_QUOTED TEXT_
* Begin *

Barack Obama won’t triangulate, because he can’t:
That Monday tax deal had to be the worst day of Barack Obama’s presidency. I’d be surprised if this most insouciant of presidents was able to sleep Monday after the statement he issued at the White House about the deal. That was no mere statement. It was a class warrior’s cry from the heart.
He lashed “the wealthiest Americans” three times, not to mention “the wealthiest 2% of Americans,” “tax cuts to millionaires and billionaires,” “wealthy people” and—channeling the French revolution—”the wealthiest estates.” (Louisiana Democratic Sen. Mary Landrieu, answering the party’s casting call for the role of Madame Defarge, denounced the deal as “morally corrupt.” Keep her away from knitting needles.)
I don’t buy that all this was said as a sop to the angry left. One month into his presidency, the Obama budget message repeatedly ripped into “those at the commanding heights of our economy.” When at the White House Monday Mr. Obama suggested his next campaign will be “a conversation with the American people” about ending those rates (35%!) for “wealthy people,” I take him at his word. He won’t be at peace until this violation is erased.

* End *

_PROBLEM DETAILS_
In the commentary on Obama's tax deal statement, why does the writer reject the idea that the statement's remarks about the wealthy were a sop to the angry left? Answer in one to three sentences.

_SUPPLIED RECORDS_
* Begin *

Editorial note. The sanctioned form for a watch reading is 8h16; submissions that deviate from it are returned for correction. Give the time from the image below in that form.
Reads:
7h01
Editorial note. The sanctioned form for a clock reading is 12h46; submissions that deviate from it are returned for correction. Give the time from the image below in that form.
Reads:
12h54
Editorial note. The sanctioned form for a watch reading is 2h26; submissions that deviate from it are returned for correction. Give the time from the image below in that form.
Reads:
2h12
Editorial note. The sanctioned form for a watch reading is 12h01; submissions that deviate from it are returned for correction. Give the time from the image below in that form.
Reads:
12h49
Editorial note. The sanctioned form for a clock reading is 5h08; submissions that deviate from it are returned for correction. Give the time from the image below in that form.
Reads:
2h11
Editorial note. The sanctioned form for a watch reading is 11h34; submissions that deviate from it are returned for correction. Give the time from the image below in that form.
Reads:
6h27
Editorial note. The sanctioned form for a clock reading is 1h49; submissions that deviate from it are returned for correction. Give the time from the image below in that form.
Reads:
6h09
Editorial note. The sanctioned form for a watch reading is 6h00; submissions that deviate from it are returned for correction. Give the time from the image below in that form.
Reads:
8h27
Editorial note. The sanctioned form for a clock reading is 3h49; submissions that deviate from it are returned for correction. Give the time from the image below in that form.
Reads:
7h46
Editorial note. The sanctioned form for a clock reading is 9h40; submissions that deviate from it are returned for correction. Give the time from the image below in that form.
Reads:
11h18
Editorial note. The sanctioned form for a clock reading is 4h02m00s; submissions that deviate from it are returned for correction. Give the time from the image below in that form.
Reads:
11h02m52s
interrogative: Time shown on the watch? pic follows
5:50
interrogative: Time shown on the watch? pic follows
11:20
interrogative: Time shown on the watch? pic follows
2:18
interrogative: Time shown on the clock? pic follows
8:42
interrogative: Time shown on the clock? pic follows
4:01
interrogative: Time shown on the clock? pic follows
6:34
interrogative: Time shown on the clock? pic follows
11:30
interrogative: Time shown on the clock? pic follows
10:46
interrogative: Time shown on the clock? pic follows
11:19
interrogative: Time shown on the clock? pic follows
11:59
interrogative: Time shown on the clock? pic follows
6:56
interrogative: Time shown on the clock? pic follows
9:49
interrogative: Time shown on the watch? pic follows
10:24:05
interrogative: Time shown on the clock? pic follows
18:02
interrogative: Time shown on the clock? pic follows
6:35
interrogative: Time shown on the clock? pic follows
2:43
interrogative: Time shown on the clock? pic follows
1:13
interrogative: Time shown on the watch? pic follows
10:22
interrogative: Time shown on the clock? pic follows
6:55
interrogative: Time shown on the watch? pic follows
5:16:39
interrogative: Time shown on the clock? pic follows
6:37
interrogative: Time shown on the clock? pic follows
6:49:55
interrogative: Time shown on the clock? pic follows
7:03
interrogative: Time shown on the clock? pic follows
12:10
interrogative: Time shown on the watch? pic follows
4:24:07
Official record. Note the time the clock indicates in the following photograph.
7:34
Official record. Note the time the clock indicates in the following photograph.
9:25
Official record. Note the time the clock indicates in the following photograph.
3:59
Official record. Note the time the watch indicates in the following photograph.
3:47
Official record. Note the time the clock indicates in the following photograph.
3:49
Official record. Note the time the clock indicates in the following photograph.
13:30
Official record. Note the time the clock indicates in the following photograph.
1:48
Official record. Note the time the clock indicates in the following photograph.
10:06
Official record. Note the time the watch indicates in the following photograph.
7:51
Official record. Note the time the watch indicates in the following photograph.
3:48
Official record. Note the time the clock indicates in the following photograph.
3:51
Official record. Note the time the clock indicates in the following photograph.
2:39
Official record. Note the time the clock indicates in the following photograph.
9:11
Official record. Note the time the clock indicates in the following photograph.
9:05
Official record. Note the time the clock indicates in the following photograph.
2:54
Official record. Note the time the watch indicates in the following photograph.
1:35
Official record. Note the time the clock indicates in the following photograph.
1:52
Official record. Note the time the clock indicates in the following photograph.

* End *

_OUTPUT BELOW_
The writer points out that one month into his presidency, Obama's budget message repeatedly attacked "those at the commanding heights of our economy," so the hostility is not new. The writer also takes him at his word that his next campaign will be "a conversation with the American people" about ending those rates for "wealthy people."